Mr. Nawaz Sharif has been elected to a third term as prime minister of Pakistan. But his party’s victory in Saturday’s parliamentary elections is a victory for democracy in Pakistan, not just the Pakistan Muslim League-N (PML-N), which he heads. This election marks the first peaceful transition among civilian governments in Pakistan’s history.
Now Mr. Sharif faces the formidable tasks of constructing a government, and then restoring safety and security to his country and getting its economy back on track.
Mr. Sharif, known as “The Lion,” is a wealthy businessman who twice before served as prime minister. His first term, in the early ’90s, collapsed under allegations of corruption. His second term ended in a military coup by Gen. Pervez Musharraf, then head of the armed forces, when Mr. Sharif tried to dismiss the general from his post. Mr. Sharif was then arrested and exiled. Before that ugly turn, he had overseen Pakistan’s entry into the nuclear club, matching India’s decision to explode a nuclear device in 1998.
He returned to Pakistan after seven years in exile, just in time for the 2008 ballot that was won by the Pakistan People’s Party (PPP), following the assassination of then party leader Benazir Bhutto.
Her widower, Mr. Asif Ali Zardari, presided over what is generally recognized as a corrupt and inept government, leading most observers to anticipate a return to power by Mr. Sharif in last weekend’s vote.
The possible spoiler in that scenario was Mr. Imran Kahn, a world-class cricketer-turned-politician who founded the Pakistan Tehreek-e-Insaf (PTI) and had captured the imagination (and enthusiasm) of many of the younger generation in Pakistan, which had tired of the competition between the PPP and the PML-N.
Yet, after the ballots were tallied, Mr. Sharif prevailed; the only question was how big his margin would be and whether he would claim a simple majority in the 272 directly elected National Assembly seats. There are 342 seats in total. They include 60 seats reserved for women and 10 seats for members of non-Muslim minorities. As the election results came out, the PML-N led with 124 seats, followed by the PPP with 31 and the PTI with 27. Twenty-eight independents are to join the PML-N. Mr. Sharif insists he now has a simple majority. If he is right, he will take up three crucial tasks when he turns to governing. The first is getting the country’s parlous economy on track. Pakistan’s economy has averaged just 3 percent growth annually since 2008.
That is adequate, but barely. With over 100 million people in a population of 177 million under the age of 25, the economy has to grow faster to produce jobs. With foreign exchange holdings of $5.6 billion, Islamabad will have enough money to fund two months of imports. It is widely anticipated that Pakistan will need to go back to the International Monetary Fund for another bailout to service its existing debt and finance its needs.
First among the next prime minister’s economic priorities is fixing the power grid: Blackouts of 20 hours a day are not unusual in Pakistan, and other infrastructure is equally in need of repair.
One solution is depoliticizing the management of the many state-owned companies that are losing monies and are a locus of corruption.
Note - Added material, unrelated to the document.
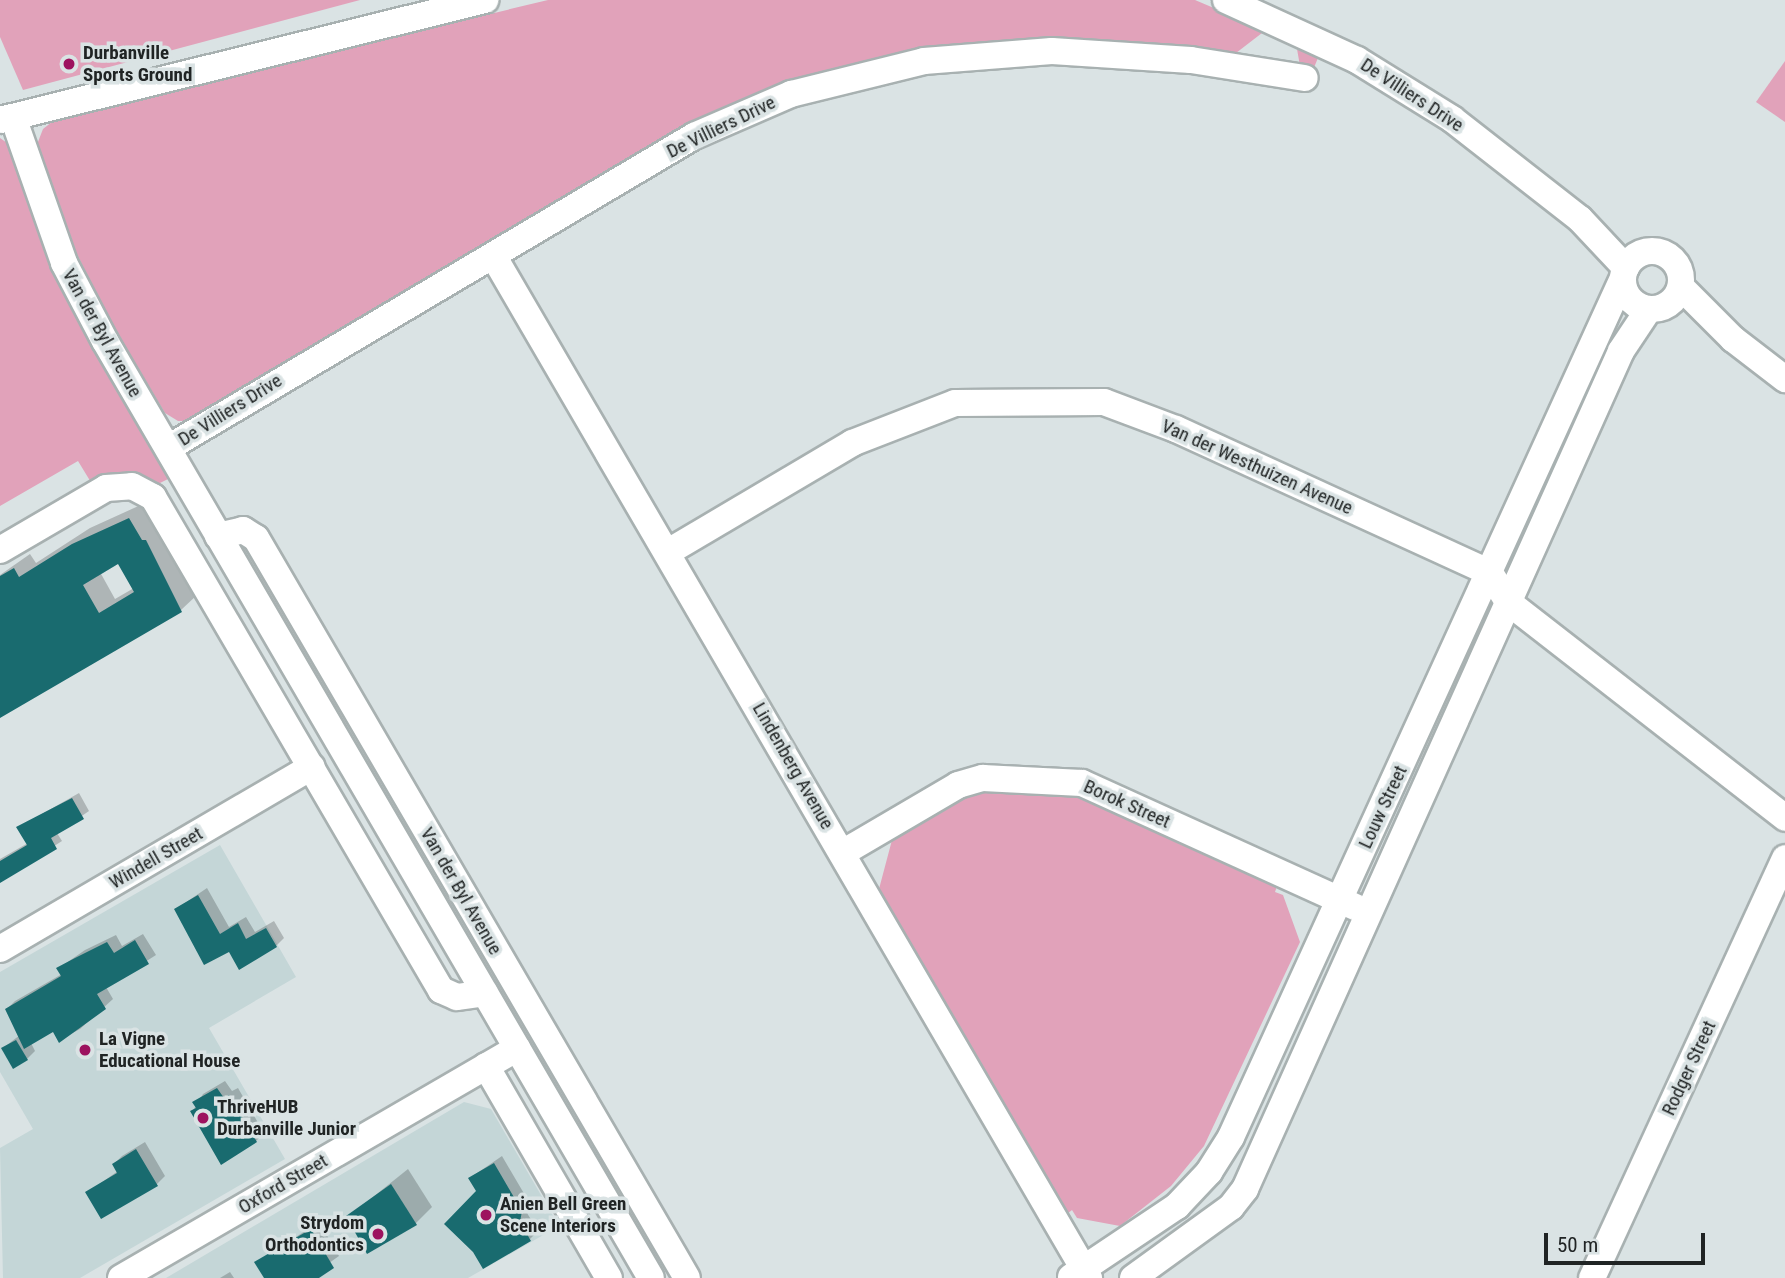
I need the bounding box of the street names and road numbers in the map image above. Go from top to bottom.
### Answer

Mr. Sharif’s election manifesto endorsed reform of the energy sector and privatization. During his previous tenure as prime minister, he introduced some liberalization measures, ending state monopolies in airlines, telecommunications and shipping. He must pick up where he left off and accelerate the reform process. Cracking down on the endemic corruption is a necessity.
The second major challenge is creating stability; economic growth will not be possible without it. The Taliban has declared war on democracy in Pakistan. It, along with other extremist Muslim groups in Pakistan, seeks to establish an Islamic caliphate and implement Shariah law. Democratic principles have no role in a country ruled by the word of God.
Fortunately Pakistanis were not cowed: Voter turnout was around 60 percent, the highest level in four decades. Still the Taliban has been winning over more ground in Pakistan, assisted by a government that believed it could buy off or redirect the group toward other targets — foreign militaries in the region, Afghanistan, or India. That has been a losing proposition, and the next government is likely to have to step up operations against the group.
Striking the right balance between domestic and foreign policy priorities is the next prime minister’s third challenge. He must maintain good relations with the United States and be able to use its capabilities to combat internal enemies, without appearing to abandon its sovereign prerogatives. That is not impossible, but U.S. drone strikes against Pakistan targets are extremely controversial. Similarly, Pakistan must consolidate and stabilize relations with India, a nation with which it has fought three wars.
Mr. Sharif has a good history in this regard and there are high expectations in Delhi that he will repeat that performance. It is a lot to ask of any prime minister. The Lion has his work cut out for him.